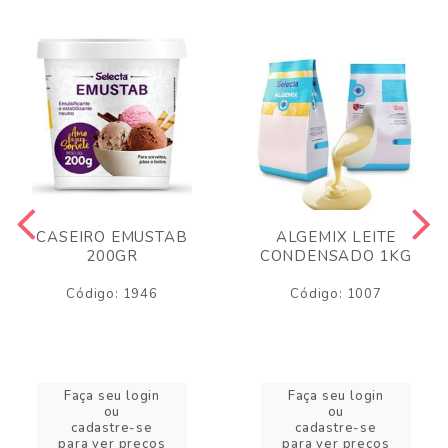
CASEIRO EMUSTAB
ALGEMIX LEITE
200GR
CONDENSADO 1KG
Código: 1946
Código: 1007
Faça seu login
Faça seu login
ou
ou
cadastre-se
cadastre-se
para ver preços
para ver preços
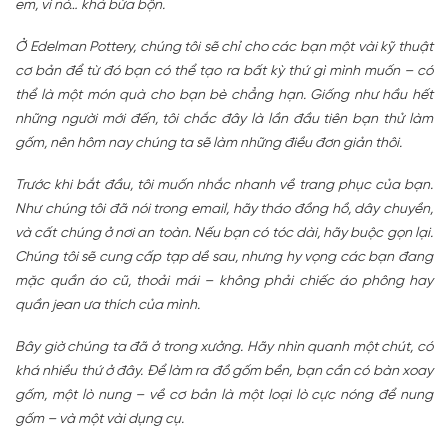
em, vì nó… khá bừa bộn.
Ở Edelman Pottery, chúng tôi sẽ chỉ cho các bạn một vài kỹ thuật
cơ bản để từ đó bạn có thể tạo ra bất kỳ thứ gì mình muốn – có
thể là một món quà cho bạn bè chẳng hạn. Giống như hầu hết
những người mới đến, tôi chắc đây là lần đầu tiên bạn thử làm
gốm, nên hôm nay chúng ta sẽ làm những điều đơn giản thôi.
Trước khi bắt đầu, tôi muốn nhắc nhanh về trang phục của bạn.
Như chúng tôi đã nói trong email, hãy tháo đồng hồ, dây chuyền,
và cất chúng ở nơi an toàn. Nếu bạn có tóc dài, hãy buộc gọn lại.
Chúng tôi sẽ cung cấp tạp dề sau, nhưng hy vọng các bạn đang
mặc quần áo cũ, thoải mái – không phải chiếc áo phông hay
quần jean ưa thích của mình.
Bây giờ chúng ta đã ở trong xưởng. Hãy nhìn quanh một chút, có
khá nhiều thứ ở đây. Để làm ra đồ gốm bền, bạn cần có bàn xoay
gốm, một lò nung – về cơ bản là một loại lò cực nóng để nung
gốm – và một vài dụng cụ.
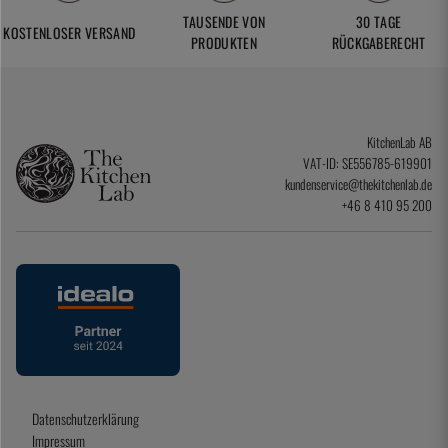
TAUSENDE VON
30 TAGE
KOSTENLOSER VERSAND
PRODUKTEN
RÜCKGABERECHT
KitchenLab AB
VAT-ID: SE556785-619901
kundenservice@thekitchenlab.de
+46 8 410 95 200
Datenschutzerklärung
Impressum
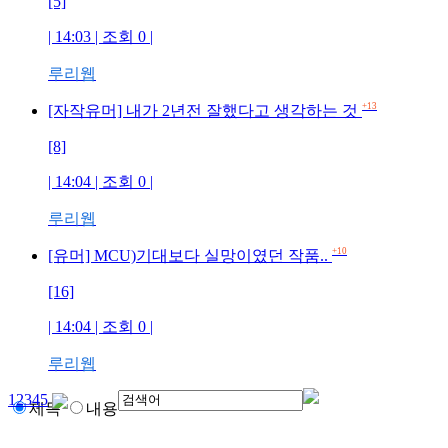
[5]
| 14:03 | 조회
0
|
루리웹
+13
[자작유머] 내가 2년전 잘했다고 생각하는 것
[8]
| 14:04 | 조회
0
|
루리웹
+10
[유머] MCU)기대보다 실망이였던 작품..
[16]
| 14:04 | 조회
0
|
루리웹
1
2
3
4
5
제목
내용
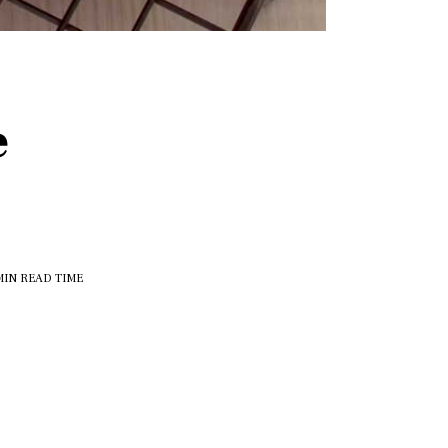
e
MIN
READ TIME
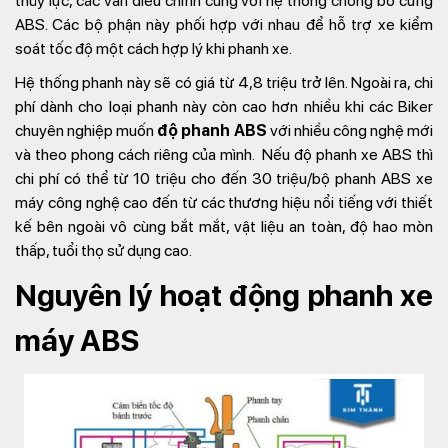
thủy lực, các van điều chỉnh cùng với hệ thống chống bó cứng
ABS. Các bộ phận này phối hợp với nhau để hỗ trợ xe kiểm
soát tốc độ một cách hợp lý khi phanh xe.
Hệ thống phanh này sẽ có giá từ 4,8 triệu trở lên. Ngoài ra, chi
phí dành cho loại phanh này còn cao hơn nhiều khi các Biker
chuyên nghiệp muốn
độ phanh ABS
với nhiều công nghệ mới
và theo phong cách riêng của mình. Nếu độ phanh xe ABS thì
chi phí có thể từ 10 triệu cho đến 30 triệu/bộ phanh ABS xe
máy công nghệ cao đến từ các thương hiệu nổi tiếng với thiết
kế bên ngoài vô cùng bắt mắt, vật liệu an toàn, độ hao mòn
thấp, tuổi thọ sử dụng cao.
Nguyên lý hoạt động phanh xe
máy ABS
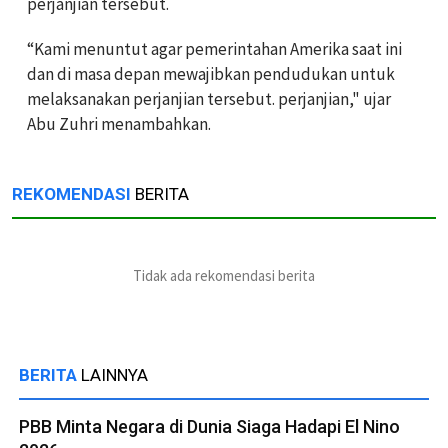
perjanjian tersebut.
“Kami menuntut agar pemerintahan Amerika saat ini
dan di masa depan mewajibkan pendudukan untuk
melaksanakan perjanjian tersebut. perjanjian," ujar
Abu Zuhri menambahkan.
REKOMENDASI
BERITA
Tidak ada rekomendasi berita
BERITA
LAINNYA
PBB Minta Negara di Dunia Siaga Hadapi El Nino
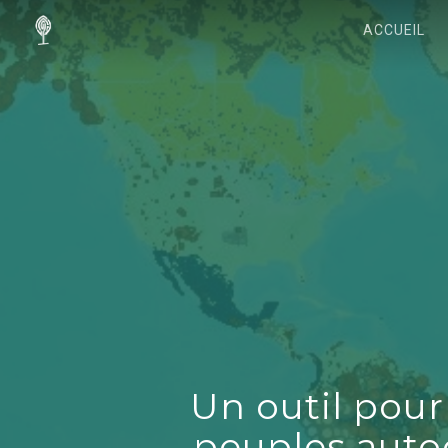
ACCUEIL
Un outil pour
peuples auto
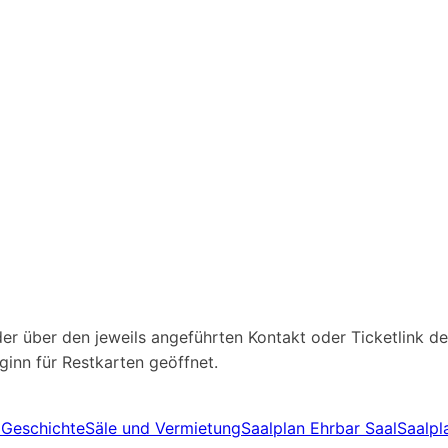
r über den jeweils angeführten Kontakt oder Ticketlink des
inn für Restkarten geöffnet.
3
Geschichte
Säle und Vermietung
Saalplan Ehrbar Saal
Saalpl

● WORK ITEM
Pull out every line of the records that includes the string "mình".

● SOLUTION TO THIS TASK
cơ bản để từ đó bạn có thể tạo ra bất kỳ thứ gì mình muốn – có
quần jean ưa thích của mình.
và theo phong cách riêng của mình. Nếu độ phanh xe ABS thì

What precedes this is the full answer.